With Switzerland sitting so close to France on mainland Europe, Metraux has had a beaucoup of fans supporting her this week just outside of Paris, waving the Swiss flag and crying, “Hop Suisse!” every chance they get when she is within earshot. It’s a level of support that has carried Metraux through at Le Golf National and one she will continue to lean on as she works to earn a medal for her country for the first time in the Olympic women’s golf competition.
“I came in this week telling myself, it’s medal or nothing,” Metraux said. “So just give it everything without attacking too much but within reason.
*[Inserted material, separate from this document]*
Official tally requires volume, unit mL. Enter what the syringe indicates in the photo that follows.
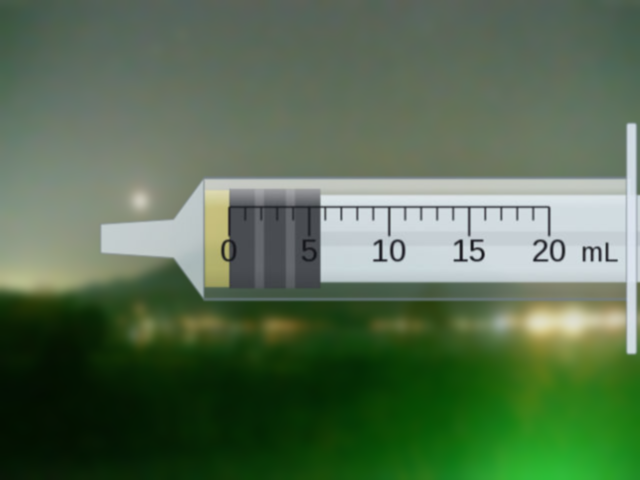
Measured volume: 0 mL
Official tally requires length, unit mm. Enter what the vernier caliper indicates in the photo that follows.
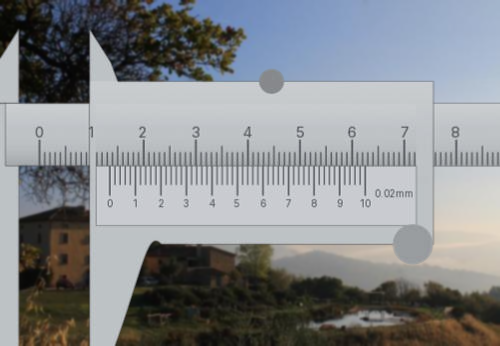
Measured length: 13.5 mm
I think I need to go into every event with that mentality because it seems to be working well. It’s fun to play in front of so many people and have so much support and play so close to home. It’s really a lot of fun.”
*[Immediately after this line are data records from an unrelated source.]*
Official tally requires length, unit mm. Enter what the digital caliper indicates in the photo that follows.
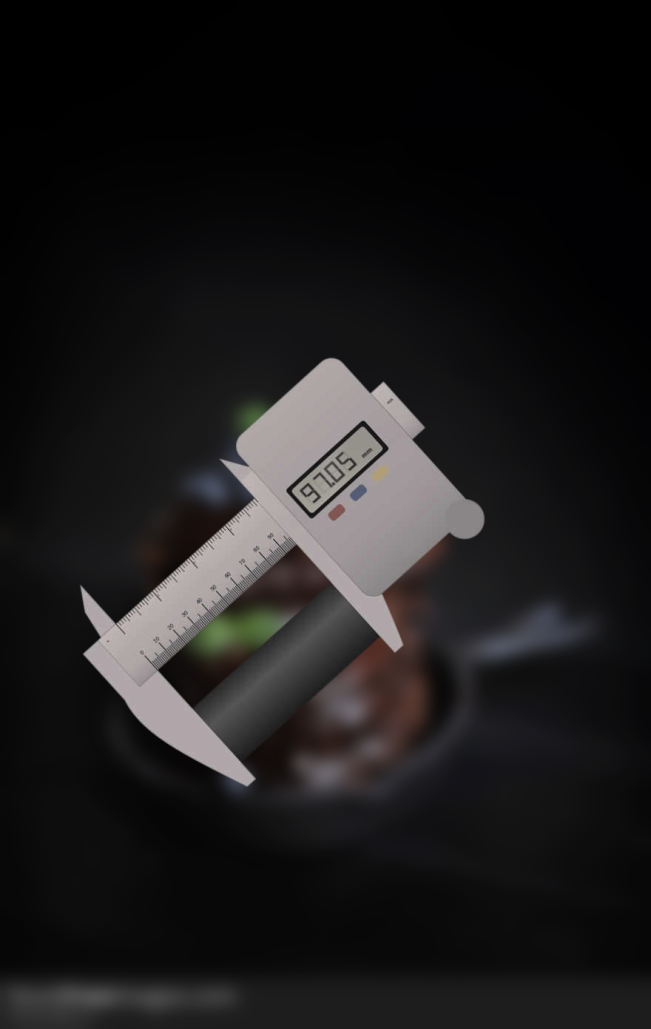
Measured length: 97.05 mm
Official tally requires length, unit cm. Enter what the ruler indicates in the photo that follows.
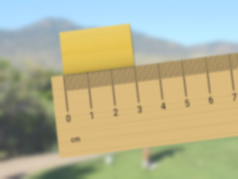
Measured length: 3 cm
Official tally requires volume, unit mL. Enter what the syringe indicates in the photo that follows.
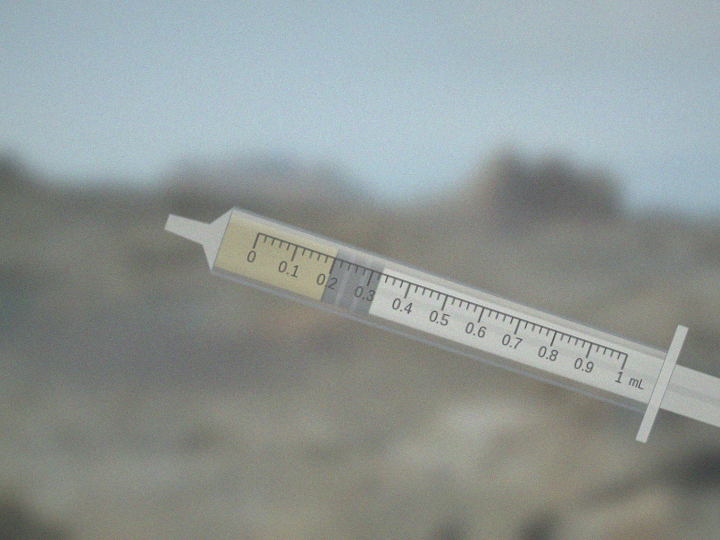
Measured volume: 0.2 mL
In a tie for third at 7-under with Olympic dreams of their own are Japan’s Miyu Yamashita and Rose Zhang. Yamashita is trying to follow in her fellow countrywoman Inami’s footsteps at the Paris Olympics and is currently in prime position to add to Japan’s medal count at Le Golf National.
“I was excited and also impressed by Mone Inami’s performance getting a silver medal,” Yamashita said. “Here I am competing for that same medal, so I’ll do my best tomorrow and enjoy the experience.”
Zhang only turned professional last May after a standout collegiate career at Stanford University and has already lived an entire career in the 441 days since she announced on Instagram that she was going pro.
The 21-year-old stunned the golf world at large by winning in her professional debut at the 2023 Mizuho Americas Open, the first person to do so on the LPGA Tour since Beverly Hanson in 1951. The victory helped Zhang secure a spot on her first U.S. Solheim Cup team last year at Finca Cortesin in Andalucia, Spain, and she earned a half point for the Americans as a rookie.
Zhang then captured her second LPGA Tour title earlier this season at the Cognizant Founders Cup, defeating Madelene Sagstrom by two shots at Upper Montclair Country Club.
An Olympic medal would be the cherry on top of an amazing week at the Paris Olympics for the young superstar, who has arguably had just as much fun trading pins as she has playing golf, and Zhang plans to take the final round in stride as she works to find another podium spot for Team USA at the Olympic women’s golf competition.
“What I can do and what I can control is the most important,” said Zhang. “I’m here to enjoy the grind, and I know I’m going to have to grind tomorrow, but you just have to be in the moment.”